Prescott’s older brothers were great athletes at Haughton High School, with Tad once racking up six sacks in one game. But Haughton High coach Glenn Benton got the early scoop on the youngest Prescott. Another coach told him, "You think his brothers are good? Wait until (Dak) comes around," Benton recalled to the Dispatch. "Those coaches were licking their lips when he was in the seventh grade.”
Prescott wasn’t a standout in high school, and many big college programs passed him up
Prescott was not a starter until his junior season in high school, although he did flash his skills late in his sophomore year. During the postseason, he completed a flea-flicker pass that proved to be the game-winner with less than a minute remaining. Even after starting as a junior, Prescott wasn’t drawing interest from big-name programs, including Louisiana State University, the biggest in his state. "I still tell him he was an average high school player," former Mississippi State head coach Dan Mullen said. "He wasn't real fast. He was like six feet and one inch, 200 pounds, ran an average 40 time, and he really didn't throw the ball very well."
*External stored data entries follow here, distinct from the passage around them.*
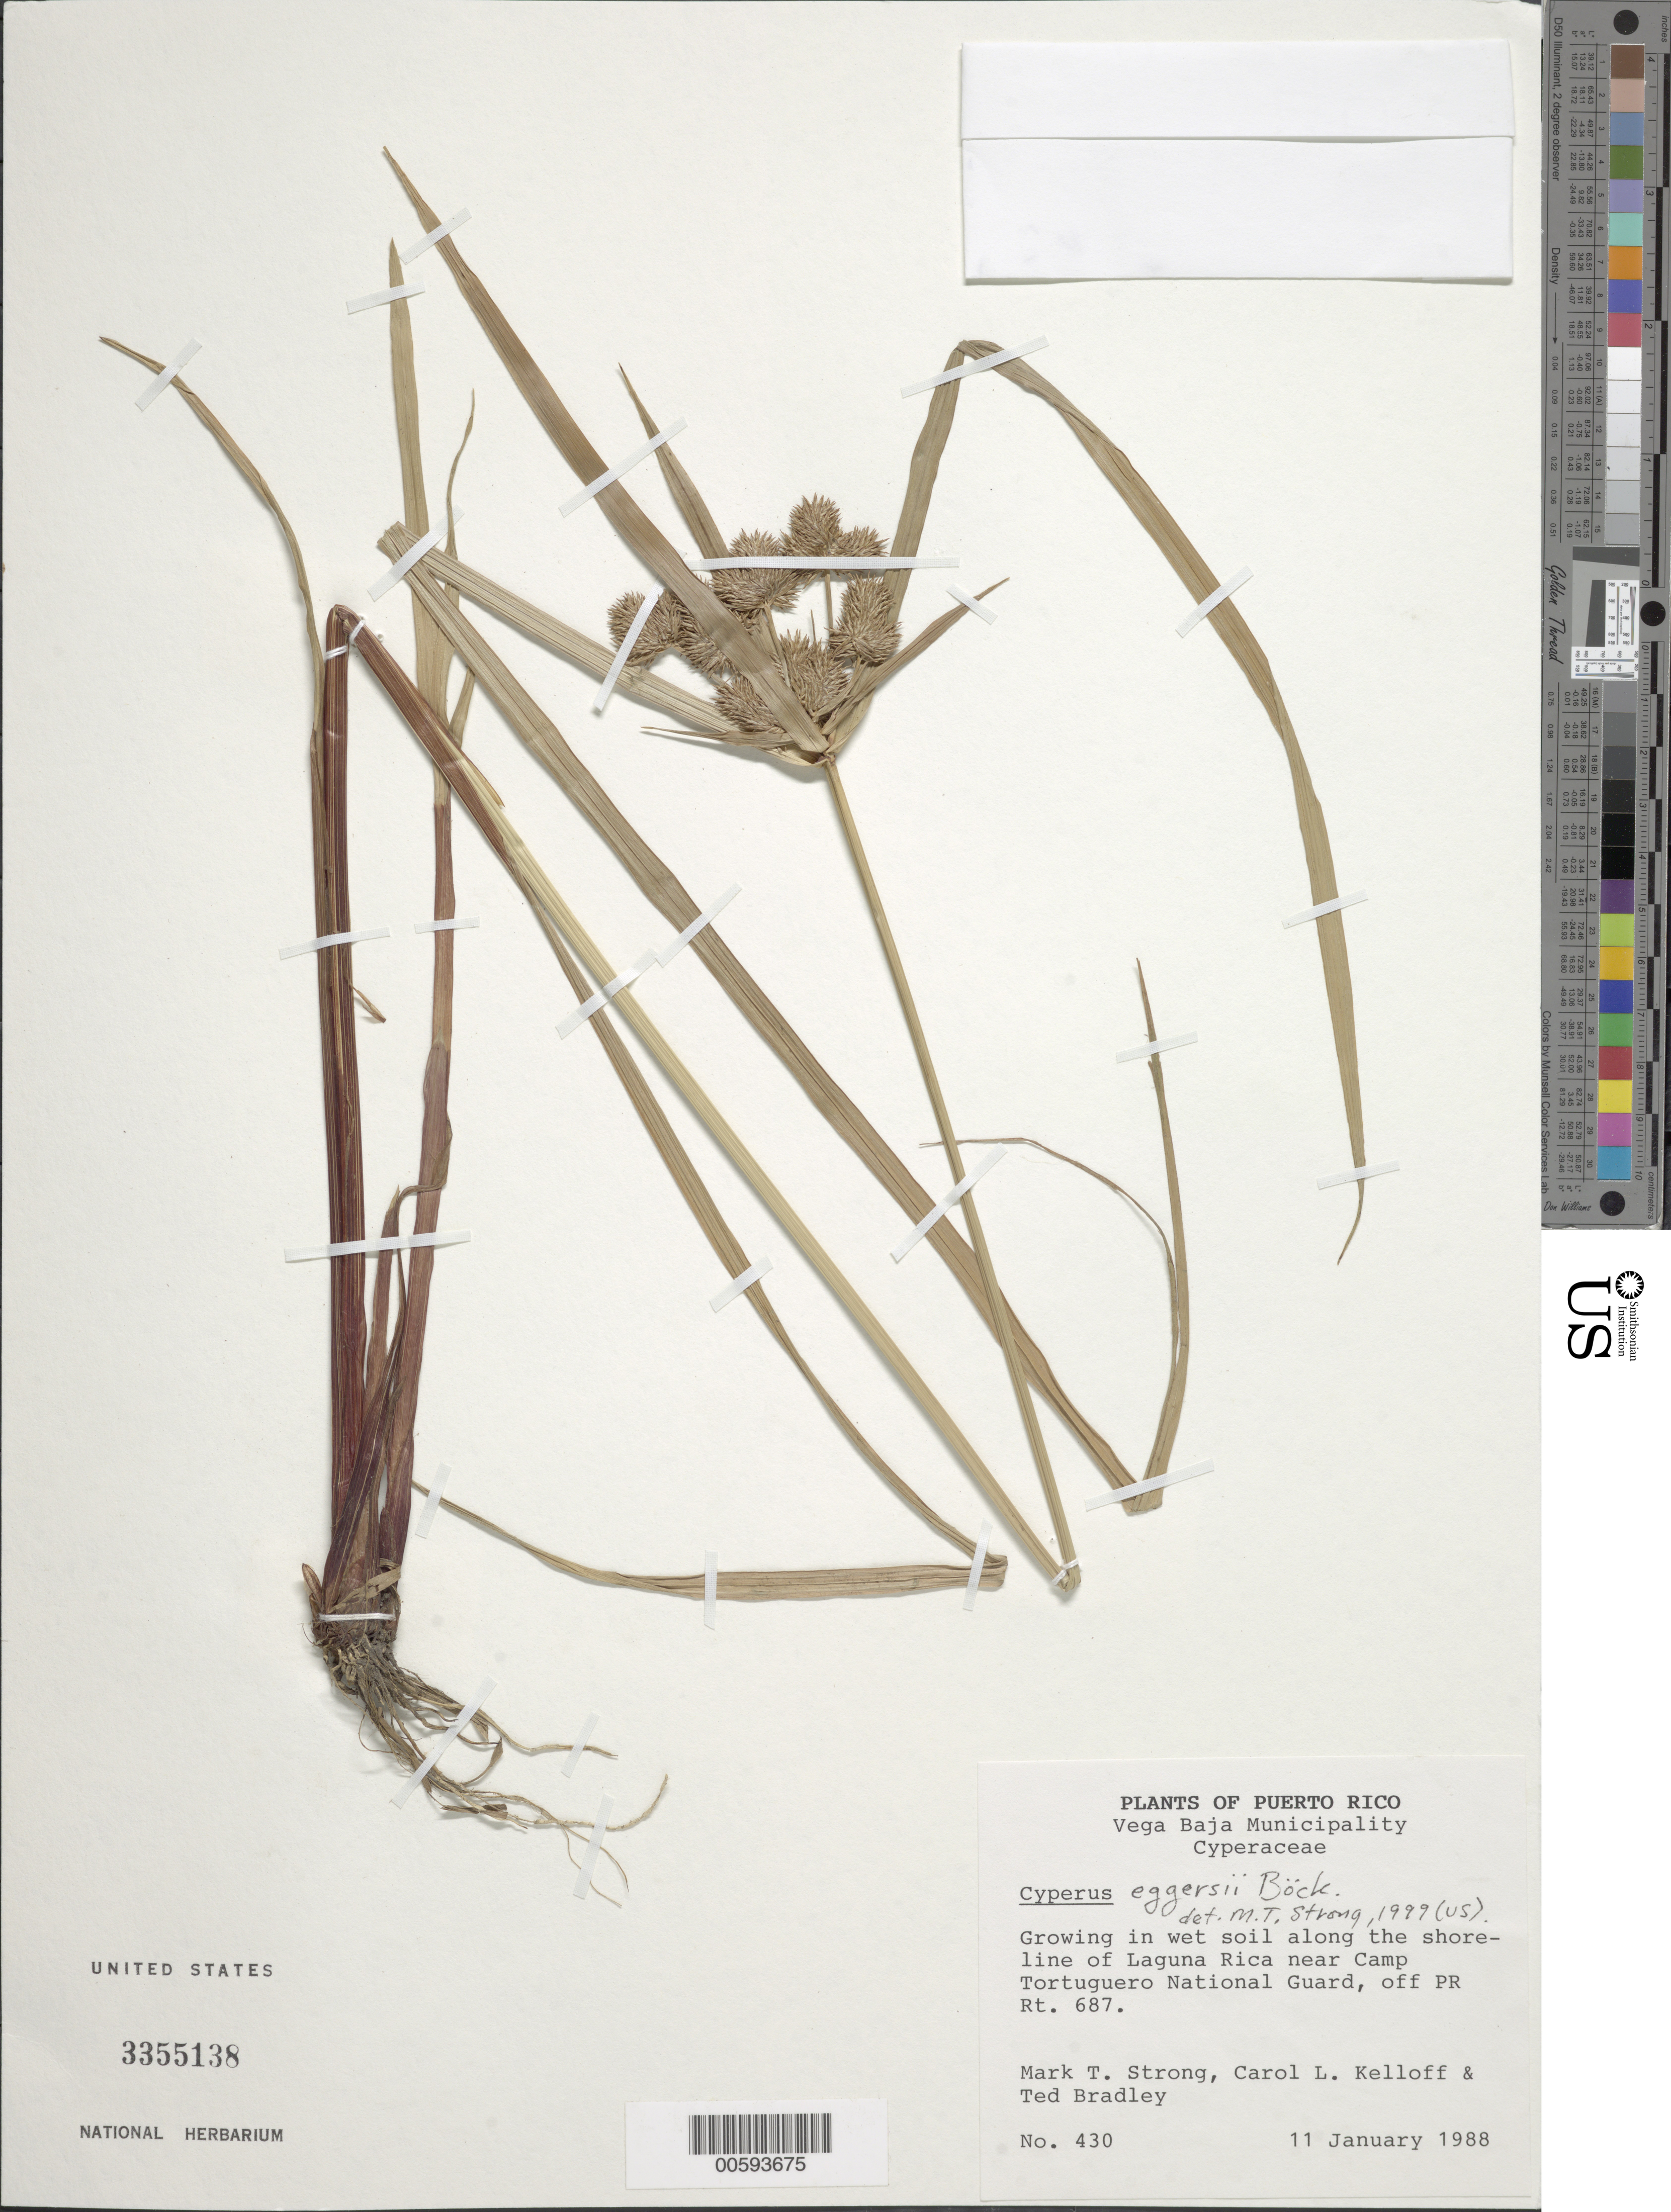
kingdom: Plantae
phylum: Tracheophyta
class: Liliopsida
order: Poales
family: Cyperaceae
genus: Cyperus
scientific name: Cyperus eggersii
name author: Boeckeler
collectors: M. T. Strong, C. L. Kelloff & T. Bradley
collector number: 430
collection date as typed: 11 Jan 1988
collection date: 1988-01-11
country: Puerto Rico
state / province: Vega Baja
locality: Vega Baja Municipality: Laguna Rica, near Camp Tortuguero National Guard, off Rt. 687.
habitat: Shoreline of Laguna Rica.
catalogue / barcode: US 3355138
MSU coach Mullen was the first to see and believe in Prescott’s potential
However, Mullen was impressed with Prescott’s intangibles: particularly his knack for improving his game and his quiet leadership. Mullen's staff offered him a scholarship before his senior year of high school. That year, Prescott led his team to an undefeated regular season with 39 touchdown passes. That's when LSU came calling, but he still chose to stick with Mississippi State. “I saw a young man with an unbelievable work ethic and a desire to be great in everything he does,” Mullen told the Dispatch. “I saw that when I was around him. He just has a drive to be great.”
After a slow start to his college career, Prescott eventually saw exponential success
Prescott redshirted at Mississippi State initially, and then appeared in 12 games in 2012, in which he completed 18-of-29 passes for 194 yards, four touchdowns, and no interceptions. Prescott started the 2013 season as a backup once again, but he took over as the starting quarterback shortly after the first string suffered an injury. In 11 games, Dak completed 156-of-267 passes for 1,940 yards, 10 touchdowns, and seven interceptions, also adding 829 rushing yards and 13 rushing touchdowns. He earned the MVP award at the 2013 Liberty Bowl after leading MSU to a 44-7 victory over Rice.
Prescott became an early superstar in the NFL and always dedicates his success to his mother
Prescott’s biggest fan was always his mother. She died after a battle with colon cancer in November 2013. “She was my best friend, my mom, my coach, my trainer," Prescott told the Dispatch. "She wanted us to be tough, to be hard, so she was hard on us.” Prescott was the seventh quarterback selected in the 2016 NFL Draft, and he quickly moved up the depth chart, taking over when starting quarterback Tony Romo suffered an injury.
Prescott led the Cowboys to a 13-3 record in 2016 and was named the league's Offensive Rookie of the Year and selected to his first Pro Bowl. Whenever he scores a touchdown, he points to the sky in honor of his mother. "One of the real easy decisions I’ve had to make is having Dak Prescott as the quarterback of the Cowboys," Cowboys owner Jerry Jones told reporters after signing the quarterback to a four-year, $160 million contract in March.